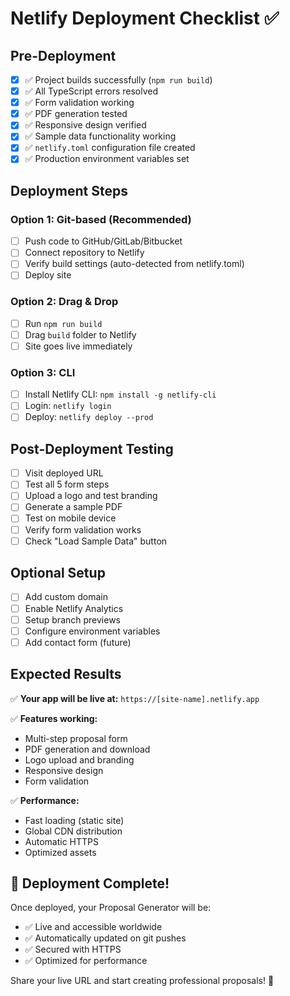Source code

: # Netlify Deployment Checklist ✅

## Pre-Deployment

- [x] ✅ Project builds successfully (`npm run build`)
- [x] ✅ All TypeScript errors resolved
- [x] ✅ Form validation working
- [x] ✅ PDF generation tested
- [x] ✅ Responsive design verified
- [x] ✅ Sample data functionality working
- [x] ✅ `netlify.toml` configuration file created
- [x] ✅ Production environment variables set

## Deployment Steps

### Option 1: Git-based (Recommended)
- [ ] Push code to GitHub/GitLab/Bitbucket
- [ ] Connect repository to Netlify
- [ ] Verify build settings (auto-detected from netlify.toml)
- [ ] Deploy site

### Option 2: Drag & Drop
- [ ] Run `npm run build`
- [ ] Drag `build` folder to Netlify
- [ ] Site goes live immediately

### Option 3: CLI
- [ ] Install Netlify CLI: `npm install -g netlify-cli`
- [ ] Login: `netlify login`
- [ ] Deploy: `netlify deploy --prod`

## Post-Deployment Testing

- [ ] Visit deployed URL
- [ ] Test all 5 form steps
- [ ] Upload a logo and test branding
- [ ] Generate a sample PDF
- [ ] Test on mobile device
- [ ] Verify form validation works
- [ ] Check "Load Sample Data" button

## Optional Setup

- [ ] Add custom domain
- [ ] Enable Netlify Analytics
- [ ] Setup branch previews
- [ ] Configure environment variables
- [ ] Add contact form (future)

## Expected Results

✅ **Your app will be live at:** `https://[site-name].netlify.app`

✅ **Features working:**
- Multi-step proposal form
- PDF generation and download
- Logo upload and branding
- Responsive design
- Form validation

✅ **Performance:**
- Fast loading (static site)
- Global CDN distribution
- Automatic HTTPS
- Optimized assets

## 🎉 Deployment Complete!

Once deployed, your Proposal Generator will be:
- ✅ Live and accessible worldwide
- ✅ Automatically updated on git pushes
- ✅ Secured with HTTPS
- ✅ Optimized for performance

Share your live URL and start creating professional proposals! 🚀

--

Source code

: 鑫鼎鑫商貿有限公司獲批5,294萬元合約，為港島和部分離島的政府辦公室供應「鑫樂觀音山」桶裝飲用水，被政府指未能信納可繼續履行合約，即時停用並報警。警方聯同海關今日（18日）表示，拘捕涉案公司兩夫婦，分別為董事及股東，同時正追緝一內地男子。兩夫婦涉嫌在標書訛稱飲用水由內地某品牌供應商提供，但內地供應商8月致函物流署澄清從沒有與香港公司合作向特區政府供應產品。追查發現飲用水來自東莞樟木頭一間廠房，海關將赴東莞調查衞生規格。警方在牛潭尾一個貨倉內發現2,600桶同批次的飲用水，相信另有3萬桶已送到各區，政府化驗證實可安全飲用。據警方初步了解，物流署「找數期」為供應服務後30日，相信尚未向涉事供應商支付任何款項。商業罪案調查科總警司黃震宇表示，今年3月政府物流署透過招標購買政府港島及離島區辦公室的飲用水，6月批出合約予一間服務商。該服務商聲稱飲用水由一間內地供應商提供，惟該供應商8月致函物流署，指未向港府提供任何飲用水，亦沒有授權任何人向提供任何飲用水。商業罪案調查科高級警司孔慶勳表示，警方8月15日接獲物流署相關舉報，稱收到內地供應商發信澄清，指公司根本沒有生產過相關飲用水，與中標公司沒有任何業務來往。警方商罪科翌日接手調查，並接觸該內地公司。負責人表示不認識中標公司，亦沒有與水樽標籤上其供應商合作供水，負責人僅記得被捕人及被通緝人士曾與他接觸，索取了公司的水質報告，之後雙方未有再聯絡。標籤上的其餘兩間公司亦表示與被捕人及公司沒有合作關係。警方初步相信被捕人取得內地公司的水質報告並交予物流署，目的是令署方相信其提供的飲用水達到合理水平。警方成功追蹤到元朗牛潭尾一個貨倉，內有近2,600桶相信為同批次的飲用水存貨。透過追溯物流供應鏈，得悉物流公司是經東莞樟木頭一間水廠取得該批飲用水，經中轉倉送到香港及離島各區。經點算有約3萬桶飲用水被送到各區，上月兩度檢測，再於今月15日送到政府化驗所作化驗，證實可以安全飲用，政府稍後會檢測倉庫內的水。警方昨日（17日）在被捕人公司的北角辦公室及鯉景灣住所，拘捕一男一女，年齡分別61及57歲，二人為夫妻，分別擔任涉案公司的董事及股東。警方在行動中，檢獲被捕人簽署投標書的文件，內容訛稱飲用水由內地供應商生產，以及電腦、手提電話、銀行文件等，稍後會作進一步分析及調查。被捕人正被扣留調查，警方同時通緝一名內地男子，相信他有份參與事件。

» **WORK REQUEST**:
Out of the listing above, reproduce exactly the lines from the one with "- [ ] Check" up to and including the one with "Once deployed, your".

» **REPLY**:
- [ ] Check "Load Sample Data" button

## Optional Setup

- [ ] Add custom domain
- [ ] Enable Netlify Analytics
- [ ] Setup branch previews
- [ ] Configure environment variables
- [ ] Add contact form (future)

## Expected Results

✅ **Your app will be live at:** `https://[site-name].netlify.app`

✅ **Features working:**
- Multi-step proposal form
- PDF generation and download
- Logo upload and branding
- Responsive design
- Form validation

✅ **Performance:**
- Fast loading (static site)
- Global CDN distribution
- Automatic HTTPS
- Optimized assets

## 🎉 Deployment Complete!

Once deployed, your Proposal Generator will be:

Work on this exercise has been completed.